Legislative Update for Week Ending October 16, 2015

Legislative Update for Week Ending October 16, 2015

This week, the Social Security Administration (SSA) announced that there will be no cost-of-living adjustment (COLA) in 2016, and The Senior Citizens League (TSCL) delivered letters to Capitol Hill urging lawmakers to pass an emergency increase. In addition, the U.S. Treasury moved the debt limit deadline up by two days, to November 3rd.

SSA Announces Zero COLA Next Year

On Thursday, SSA announced that Social Security beneficiaries will not receive an increase in their monthly checks next year. In a press release, officials at SSA wrote: “As determined by the Bureau of Labor Statistics (BLS), there was no increase in the CPI-W from the third quarter of 2014 to the third quarter of 2015. Therefore, under existing law, there can be no COLA in 2016.”

Next year will mark the third time since 2010 that seniors have received no COLA. Inflation levels were pushed down by gas prices this year – one gallon is around 90 cents less than it was last year, according to AAA. However, since Social Security beneficiaries do not drive as often as younger, working Americans, they do not benefit from plunging gas prices in the same way.

According to the BLS, seniors actually experienced higher inflation than most over the past year. If the Social Security COLA were based on the Consumer Price Index for the Elderly (CPI-E) – an inflation index that tracks the spending patterns of only those over the age of sixty-two – seniors would receive a 0.6 percent increase in benefits next year. The CPI-E puts a greater weight on expenses like medical care, housing costs, and prescription drugs, and it more accurately reflects the inflation that Social Security beneficiaries experience.
#####
Task list:
1. Decide whether each statement agrees with the legislative update, answering yes or no and quoting the words of the text that settle it.
(a) The U.S. Treasury set the debt limit deadline at November 3rd.
(b) If the COLA were based on the CPI-E, seniors would receive a 1 percent increase next year.
(c) 2016 will be the first year since 2010 without a COLA.
2. Answer these questions from the legislative update.
(a) Which group delivered letters to Capitol Hill urging an emergency increase?
(b) According to AAA, about how much less does a gallon of gas cost than last year?
(c) The CPI-E tracks the spending patterns of people over what age?

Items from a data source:
#####
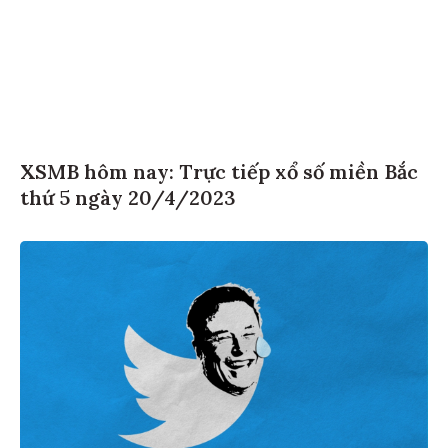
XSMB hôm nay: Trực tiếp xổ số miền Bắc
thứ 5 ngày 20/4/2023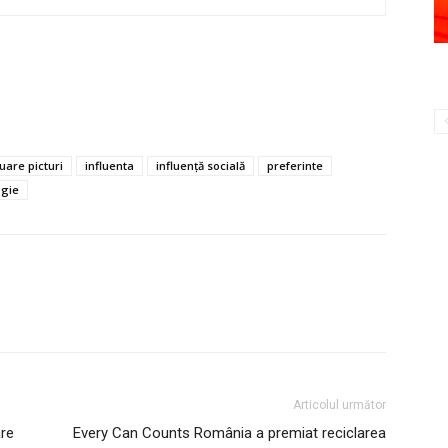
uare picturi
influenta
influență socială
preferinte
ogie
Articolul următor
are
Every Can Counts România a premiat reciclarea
#####
Task-by-task outputs:
1.
(a) Yes: "the U.S. Treasury moved the debt limit deadline up by two days, to November 3rd."
(b) No: "seniors would receive a 0.6 percent increase in benefits next year."
(c) No: "Next year will mark the third time since 2010 that seniors have received no COLA."

2.
(a) The Senior Citizens League (TSCL)
(b) Around 90 cents
(c) Sixty-two